*** Data excerpts ***

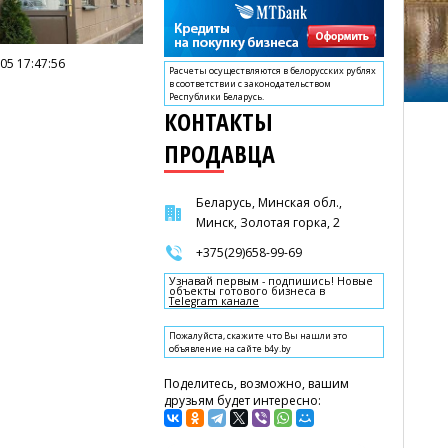
05 17:47:56
Расчеты осуществляются в белорусских рублях
в соответствии с законодательством
Республики Беларусь.
КОНТАКТЫ
ПРОДАВЦА
Беларусь, Минская обл.,
Минск, Золотая горка, 2
+375(29)658-99-69
Узнавай первым - подпишись! Новые
объекты готового бизнеса в
Telegram канале
Пожалуйста, скажите что Вы нашли это
объявление на сайте b4y.by
Поделитесь, возможно, вашим
друзьям будет интересно:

*** End of Data excerpts ***

What you should do:
Copy the text from all of the records exactly, with each line kept as it is, but leave the pictures out.

Solution:
05 17:47:56
Расчеты осуществляются в белорусских рублях
в соответствии с законодательством
Республики Беларусь.
КОНТАКТЫ
ПРОДАВЦА
Беларусь, Минская обл.,
Минск, Золотая горка, 2
+375(29)658-99-69
Узнавай первым - подпишись! Новые
объекты готового бизнеса в
Telegram канале
Пожалуйста, скажите что Вы нашли это
объявление на сайте b4y.by
Поделитесь, возможно, вашим
друзьям будет интересно:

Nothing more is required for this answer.